The president was supposed to go to Puerto Rico tomorrow. He's had some political pushback there. Now he says he will go to Vegas on Wednesday. The president has now two tragedies, very different types, the hurricane damage in Puerto Rico, after Texas and Florida, and other places in the United States, now this, the deadliest mass shooting in American history taking place on his watch.

I don't think that whatever your politics are there is anything you can take issue with what we just heard from the president of the United States right there. At moments like this, we will be talking about something very different about the Trump presidency had this not happened. I guess my only question is, because of that, because of where we began before this shooting how do the people who don't agree with this president on just about anything else, process this, but as someone who covered the White House for 10 years through two different presidents, been in town almost 30 years now, that was pitch perfect.

HARLOW: Yes. This is the time to bring the country together. That is exactly, John King, what the president did with those remarks. This is not a time for politics nor did he inject them at all into those remarks. And as John so beautifully said, to my fellow Americans.

With us, again, our political director David Chalian, Jeff Zeleny, our senior White House correspondent, Lisa Monaco is also with us.

Jeff Zeleny, as you noted those remarks were updated until the very last moment from the president.

ZELENY: Pretty standard operating procedure particularly for a speech like this. You want to get every word right. And again, the president, he left it to his role of being a unifier. He did not talk about the investigation, he did not talk about the suspect. One of the reasons is, you know, not much is known. He said that the FBI and Homeland Security and others are -- are looking into this. This is not a lot --


HARLOW: You pronounce the G. ZELENY: -- the nation to convey. But by saying that he will go to

Las Vegas on Wednesday, by visiting this, it is something that puts him in line with what so many presidents before him have done and paid their respects. Of course Las Vegas is a town that he is connected to and knows well.
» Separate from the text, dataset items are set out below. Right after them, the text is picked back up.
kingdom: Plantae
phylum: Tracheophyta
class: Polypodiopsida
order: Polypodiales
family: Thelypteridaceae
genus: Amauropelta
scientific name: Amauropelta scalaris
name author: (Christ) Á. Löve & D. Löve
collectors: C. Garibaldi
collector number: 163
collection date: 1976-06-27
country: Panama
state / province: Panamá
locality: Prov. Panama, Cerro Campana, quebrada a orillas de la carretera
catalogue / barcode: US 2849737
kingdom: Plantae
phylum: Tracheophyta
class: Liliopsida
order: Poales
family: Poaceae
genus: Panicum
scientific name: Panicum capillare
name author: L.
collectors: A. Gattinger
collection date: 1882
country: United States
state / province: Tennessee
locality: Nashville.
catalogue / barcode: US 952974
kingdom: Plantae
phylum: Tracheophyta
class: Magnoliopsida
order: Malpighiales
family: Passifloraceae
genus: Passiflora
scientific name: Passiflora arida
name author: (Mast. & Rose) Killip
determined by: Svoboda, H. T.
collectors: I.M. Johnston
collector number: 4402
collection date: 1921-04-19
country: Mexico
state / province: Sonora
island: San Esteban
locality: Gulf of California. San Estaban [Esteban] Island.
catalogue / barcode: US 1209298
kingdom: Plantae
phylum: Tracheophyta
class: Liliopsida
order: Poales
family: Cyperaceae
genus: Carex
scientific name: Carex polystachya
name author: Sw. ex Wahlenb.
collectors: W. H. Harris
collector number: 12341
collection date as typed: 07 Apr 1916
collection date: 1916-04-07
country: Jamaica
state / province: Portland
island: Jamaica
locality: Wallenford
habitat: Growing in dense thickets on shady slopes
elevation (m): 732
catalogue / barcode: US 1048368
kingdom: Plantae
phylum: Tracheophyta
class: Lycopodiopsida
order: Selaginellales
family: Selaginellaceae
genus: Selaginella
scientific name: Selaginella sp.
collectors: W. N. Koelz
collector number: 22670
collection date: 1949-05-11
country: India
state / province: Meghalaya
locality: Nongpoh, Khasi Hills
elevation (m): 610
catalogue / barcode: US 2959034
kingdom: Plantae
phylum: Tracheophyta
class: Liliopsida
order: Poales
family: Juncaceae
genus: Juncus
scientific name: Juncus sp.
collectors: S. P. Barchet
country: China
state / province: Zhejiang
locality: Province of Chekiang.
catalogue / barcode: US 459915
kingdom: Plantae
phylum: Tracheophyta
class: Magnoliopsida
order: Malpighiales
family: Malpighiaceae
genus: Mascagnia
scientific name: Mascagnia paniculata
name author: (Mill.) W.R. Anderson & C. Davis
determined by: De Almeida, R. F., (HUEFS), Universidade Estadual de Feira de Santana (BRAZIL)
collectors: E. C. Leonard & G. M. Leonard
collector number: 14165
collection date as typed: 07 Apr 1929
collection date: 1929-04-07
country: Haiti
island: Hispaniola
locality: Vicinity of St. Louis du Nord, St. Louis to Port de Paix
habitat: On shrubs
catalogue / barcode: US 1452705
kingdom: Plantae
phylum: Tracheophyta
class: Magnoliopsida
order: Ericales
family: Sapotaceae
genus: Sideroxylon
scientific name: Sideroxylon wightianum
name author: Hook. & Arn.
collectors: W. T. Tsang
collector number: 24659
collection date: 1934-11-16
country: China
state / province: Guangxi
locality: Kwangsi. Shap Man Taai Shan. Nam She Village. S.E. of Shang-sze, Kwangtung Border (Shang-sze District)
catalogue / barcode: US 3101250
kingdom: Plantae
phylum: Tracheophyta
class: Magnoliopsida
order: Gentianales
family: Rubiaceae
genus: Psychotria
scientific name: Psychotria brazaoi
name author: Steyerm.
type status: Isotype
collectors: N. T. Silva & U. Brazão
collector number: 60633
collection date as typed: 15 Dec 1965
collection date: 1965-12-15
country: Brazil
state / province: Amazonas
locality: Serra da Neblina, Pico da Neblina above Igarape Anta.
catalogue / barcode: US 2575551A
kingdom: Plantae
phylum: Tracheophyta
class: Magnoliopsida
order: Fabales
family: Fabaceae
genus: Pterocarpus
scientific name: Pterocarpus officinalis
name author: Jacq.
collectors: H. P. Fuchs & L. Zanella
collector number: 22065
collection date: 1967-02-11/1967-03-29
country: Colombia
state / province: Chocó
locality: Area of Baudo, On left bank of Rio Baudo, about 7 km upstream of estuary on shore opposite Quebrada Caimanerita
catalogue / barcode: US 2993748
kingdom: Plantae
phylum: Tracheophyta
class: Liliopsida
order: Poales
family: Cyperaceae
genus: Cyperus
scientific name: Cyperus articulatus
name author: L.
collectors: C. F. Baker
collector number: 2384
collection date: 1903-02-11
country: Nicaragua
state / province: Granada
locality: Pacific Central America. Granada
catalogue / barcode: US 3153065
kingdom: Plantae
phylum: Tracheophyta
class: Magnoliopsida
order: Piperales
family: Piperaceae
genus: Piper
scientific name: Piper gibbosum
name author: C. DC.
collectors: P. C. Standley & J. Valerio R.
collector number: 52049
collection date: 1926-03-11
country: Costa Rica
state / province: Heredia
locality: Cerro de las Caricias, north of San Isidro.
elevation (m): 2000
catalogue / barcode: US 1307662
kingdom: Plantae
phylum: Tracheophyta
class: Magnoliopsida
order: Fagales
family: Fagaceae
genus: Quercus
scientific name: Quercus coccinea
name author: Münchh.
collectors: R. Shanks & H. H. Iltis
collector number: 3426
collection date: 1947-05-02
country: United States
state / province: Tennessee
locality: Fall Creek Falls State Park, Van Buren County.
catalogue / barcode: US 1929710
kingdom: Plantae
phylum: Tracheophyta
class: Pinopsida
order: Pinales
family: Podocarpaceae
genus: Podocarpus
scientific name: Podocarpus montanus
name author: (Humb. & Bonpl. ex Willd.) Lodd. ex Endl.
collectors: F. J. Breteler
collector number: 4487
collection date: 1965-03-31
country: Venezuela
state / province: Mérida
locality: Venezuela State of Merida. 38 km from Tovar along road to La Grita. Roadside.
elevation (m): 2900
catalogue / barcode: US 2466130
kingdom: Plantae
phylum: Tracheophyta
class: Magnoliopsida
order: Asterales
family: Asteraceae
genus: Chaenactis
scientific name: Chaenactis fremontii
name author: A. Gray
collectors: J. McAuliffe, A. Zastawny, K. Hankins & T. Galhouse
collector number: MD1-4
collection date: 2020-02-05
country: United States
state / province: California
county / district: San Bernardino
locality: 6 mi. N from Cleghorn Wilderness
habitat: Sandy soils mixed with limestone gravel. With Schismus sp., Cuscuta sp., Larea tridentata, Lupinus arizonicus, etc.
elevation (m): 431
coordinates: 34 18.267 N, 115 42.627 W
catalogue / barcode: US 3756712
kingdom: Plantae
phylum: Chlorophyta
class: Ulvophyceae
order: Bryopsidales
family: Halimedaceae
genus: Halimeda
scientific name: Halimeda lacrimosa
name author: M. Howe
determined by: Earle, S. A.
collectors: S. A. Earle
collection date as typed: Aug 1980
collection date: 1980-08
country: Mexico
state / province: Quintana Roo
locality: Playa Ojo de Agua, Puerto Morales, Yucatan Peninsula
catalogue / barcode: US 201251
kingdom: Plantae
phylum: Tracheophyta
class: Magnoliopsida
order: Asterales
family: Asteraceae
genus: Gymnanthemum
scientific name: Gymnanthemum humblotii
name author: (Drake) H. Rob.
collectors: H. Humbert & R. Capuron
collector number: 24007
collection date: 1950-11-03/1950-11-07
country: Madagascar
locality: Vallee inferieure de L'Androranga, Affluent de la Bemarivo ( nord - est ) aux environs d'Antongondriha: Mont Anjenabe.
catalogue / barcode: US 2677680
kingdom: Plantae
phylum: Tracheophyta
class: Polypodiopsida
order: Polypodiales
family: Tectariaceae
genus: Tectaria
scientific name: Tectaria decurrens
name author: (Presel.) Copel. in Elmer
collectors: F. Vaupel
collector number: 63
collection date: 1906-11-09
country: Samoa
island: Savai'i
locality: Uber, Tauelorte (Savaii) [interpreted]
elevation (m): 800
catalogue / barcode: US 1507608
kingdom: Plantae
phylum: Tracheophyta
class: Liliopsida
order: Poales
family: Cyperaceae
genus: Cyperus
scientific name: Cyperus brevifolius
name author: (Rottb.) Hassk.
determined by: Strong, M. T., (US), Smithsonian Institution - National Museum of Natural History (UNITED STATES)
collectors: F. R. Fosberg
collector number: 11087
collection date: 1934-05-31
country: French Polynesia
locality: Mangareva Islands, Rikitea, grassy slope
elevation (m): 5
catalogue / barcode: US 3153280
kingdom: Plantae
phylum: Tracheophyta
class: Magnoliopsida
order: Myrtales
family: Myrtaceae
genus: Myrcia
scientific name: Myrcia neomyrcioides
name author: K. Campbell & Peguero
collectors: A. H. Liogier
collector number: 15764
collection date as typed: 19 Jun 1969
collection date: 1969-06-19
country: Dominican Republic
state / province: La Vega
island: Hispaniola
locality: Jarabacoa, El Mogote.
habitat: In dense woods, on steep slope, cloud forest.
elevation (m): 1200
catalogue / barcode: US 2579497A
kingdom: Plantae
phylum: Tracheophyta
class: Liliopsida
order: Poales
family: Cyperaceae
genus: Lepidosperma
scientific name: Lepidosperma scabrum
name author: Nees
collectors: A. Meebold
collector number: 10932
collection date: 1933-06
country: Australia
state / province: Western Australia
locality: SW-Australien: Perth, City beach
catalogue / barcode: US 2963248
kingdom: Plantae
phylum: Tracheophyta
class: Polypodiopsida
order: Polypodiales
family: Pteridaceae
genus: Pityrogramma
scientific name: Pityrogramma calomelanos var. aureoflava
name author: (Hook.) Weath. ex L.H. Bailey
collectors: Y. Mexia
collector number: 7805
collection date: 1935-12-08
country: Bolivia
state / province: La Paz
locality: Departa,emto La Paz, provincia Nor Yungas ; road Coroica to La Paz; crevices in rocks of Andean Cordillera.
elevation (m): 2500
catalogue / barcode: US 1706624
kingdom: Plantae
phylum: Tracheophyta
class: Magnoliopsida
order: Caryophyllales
His name is emblazoned on the top of a hotel there as well. He campaigned there a lot. So this is something that I'm not surprised at all to see him go there visiting early.

But again, I think the moment here is what comes after this. This invariable -- invariably after today and tomorrow will become a discussion of politics, of guns. It's not appropriate for that moment today. You will hear it from some Democrats.

HARLOW: Yes. Got it.

ZELENY: But what will this president do in that respect.

HARLOW: Cedric is not --

ZELENY: Will he take a leadership role in that respect? We will of course watch that as the days unfold, but the president clearly, as John said, striking a pitch perfect tone there.

And something else I think to keep in mind, a lot of these country music supporters were likely Trump supporters. And this is something that of course is hitting the tapestry of all Americans and there are going to be victims from across the country here. So this is something that is a national tragedy as the president said and the flags he also ordered at half staff today in memory and thought of all of the victims in Las Vegas.

BERMAN: David Chalian, we have a few seconds left right now. Want to get your last word. Your last thoughts on what we just heard from the president?

CHALIAN: It's everything you would want to hear from a president of the United States. Everything that you wanted to hear there. I agree with what John and Jeff are saying, this was certainly pitch perfect. I also -- it struck me because of how divided our politics are, because of what a divisive figure he can be for many people, to hear him talk about the comfort of our common humanity, I just think is such an important call for everyone in the nation to hear this president say that.

HARLOW: An act of pure evil and we as Americans all come together on this day. That is the message from the president.

Thank you all for being with us. David Chalian, thanks to you, and everyone, who is with us navigating these last two hours. We appreciate it.

I'm Poppy Harlow in New York.

BERMAN: Kate Bolduan picks up our coverage right now.